What I Have

There’s something very uncomfortable about having. The recent protests against the profligate rich have framed the debate as being between the haves and the have-nots, but those labels can be applied to any group who feels oppressed. Any group fighting for civil rights is a have-not. Frankly, anyone who’s in a position to feel dissatisfied with their lot probably thinks of themselves as a have-not. And they despise those who have.

graph showing average income

It only takes a little over $150k a year to be in the top 10%, and the more you make, the closer you are to the 1%. In California’s Silicon Valley there are plenty of firms paying this kind of money.

 

So, if you have money, you can’t possibly feel good about it. Even if you donate to charities, help the poor, etc., you’re still a rich bastard living on the backs of the poor.

My father, who is on the Board of Directors for the ACLU in Arizona, does a lot of work on behalf of those people who are being racially profiled and unfairly persecuted by local government. Arizona is a haven for old, scared, politically conservative white people, and the government there thrives by playing on their fears. My father is Mexican, and looks it. My mother, on the other hand, is Scottish. I look like my mother, and therefore, no one would ever think to ask me for my immigration papers if I were ever to be pulled over. But that fact causes me nothing but shame, as does the fact that I was born in Arizona in the first place.

I’ve been happily married for nearly ten years to a man who’s interesting to be around, well-read, likes thoughtful political discussions and foreign films, etc. In short, we’re very well suited and get on like gangbusters. We often hear remarks from people about how obvious it is that we have a great relationship.

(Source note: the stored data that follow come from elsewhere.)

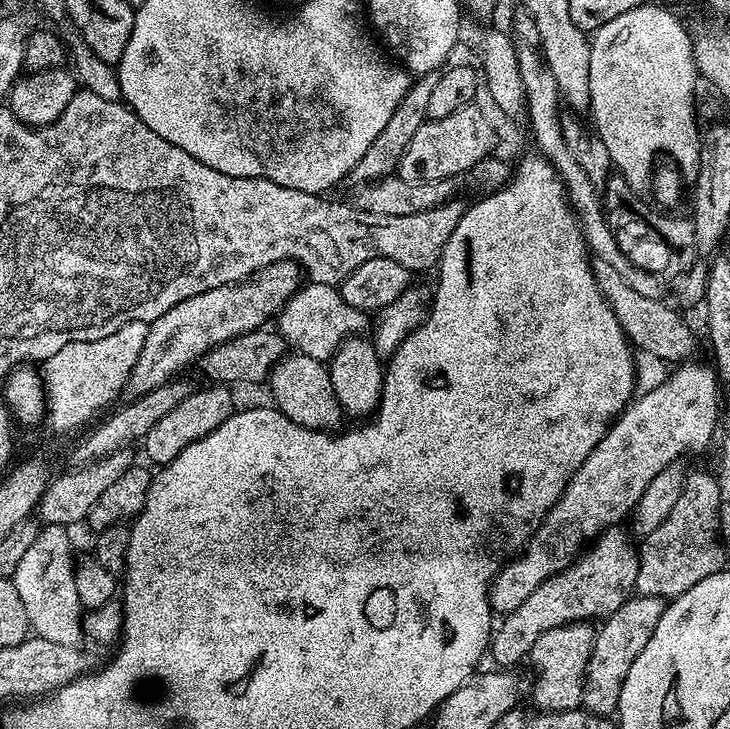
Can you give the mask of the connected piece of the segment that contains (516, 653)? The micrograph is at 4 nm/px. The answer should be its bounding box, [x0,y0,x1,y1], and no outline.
[490,527,640,666]

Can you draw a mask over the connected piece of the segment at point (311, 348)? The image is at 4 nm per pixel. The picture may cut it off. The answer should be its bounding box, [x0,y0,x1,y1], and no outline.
[278,284,368,362]

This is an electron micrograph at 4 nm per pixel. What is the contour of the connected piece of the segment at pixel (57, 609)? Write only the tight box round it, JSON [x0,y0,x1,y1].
[12,525,86,648]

That’s heartening, but I also hate to bring it up, because I am friends with a lot of people who are either in crappy relationships or wish they were in some kind of relationship but aren’t.

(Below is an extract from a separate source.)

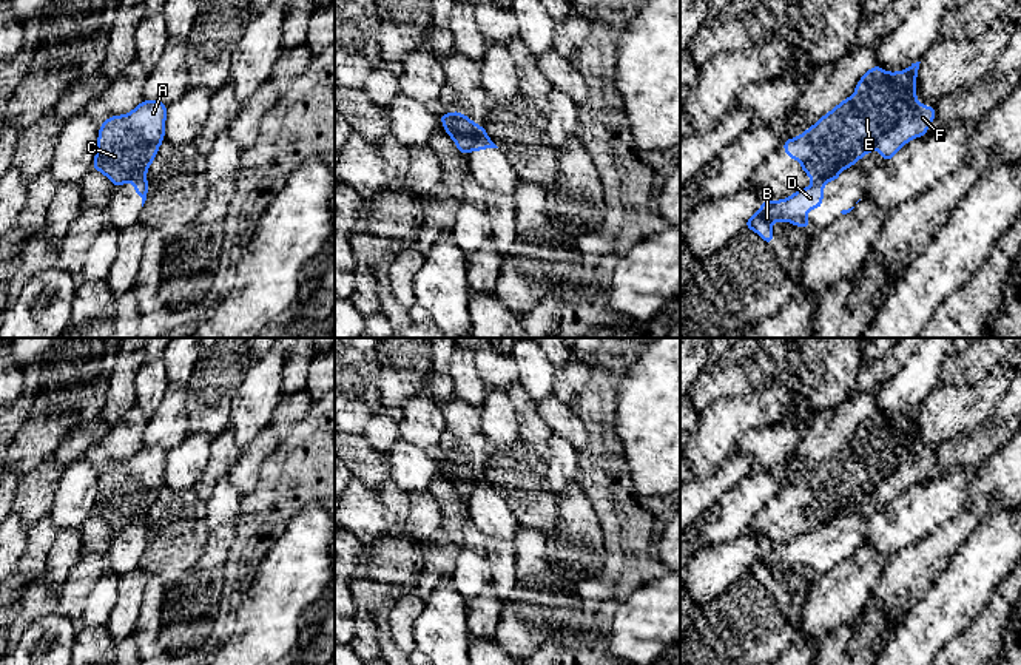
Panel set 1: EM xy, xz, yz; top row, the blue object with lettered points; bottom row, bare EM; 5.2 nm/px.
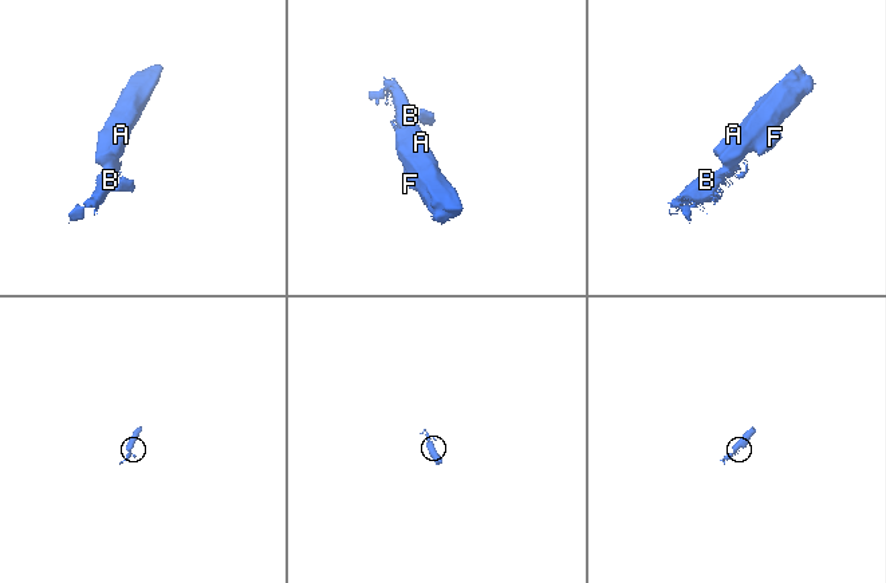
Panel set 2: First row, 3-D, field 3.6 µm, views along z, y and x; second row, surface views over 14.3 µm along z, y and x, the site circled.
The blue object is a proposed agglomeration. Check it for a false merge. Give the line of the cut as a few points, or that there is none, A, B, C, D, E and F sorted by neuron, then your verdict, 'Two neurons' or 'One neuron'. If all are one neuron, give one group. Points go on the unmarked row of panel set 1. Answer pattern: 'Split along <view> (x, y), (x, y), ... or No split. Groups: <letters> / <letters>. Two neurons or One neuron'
Split along yz (838, 519), (813, 529). Groups: A C E F / B D. Two neurons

I guess the long and the short of it is that I’m happy. I have a good life, and I’m enjoying it, but at the same time I’m eaten up with shame because I know that so many others aren’t happy, and a lot of them think that I don’t deserve to be happy either. I don’t think anyone’s so unrealistic as to say “If every single person on earth can’t be happy, no one should be happy,” but it does seem that an alarming number of folks live by “if I’m not happy, nobody should be.”

I hope that a lot more people are like me. Enjoying happy, fulfilling lives, but doing it quietly, so as not to bother anyone.

One response

  1. I feel it too, you know. “I’m really happy. Wait, is it okay that I’m happy? My life is really great, and luck played a part in that. I feel grateful for that grace, but does that mean it’s bad for me to feel happy?” No way. But it is bad to feel arrogant about it. We aren’t arrogant, we’re happy and mindful.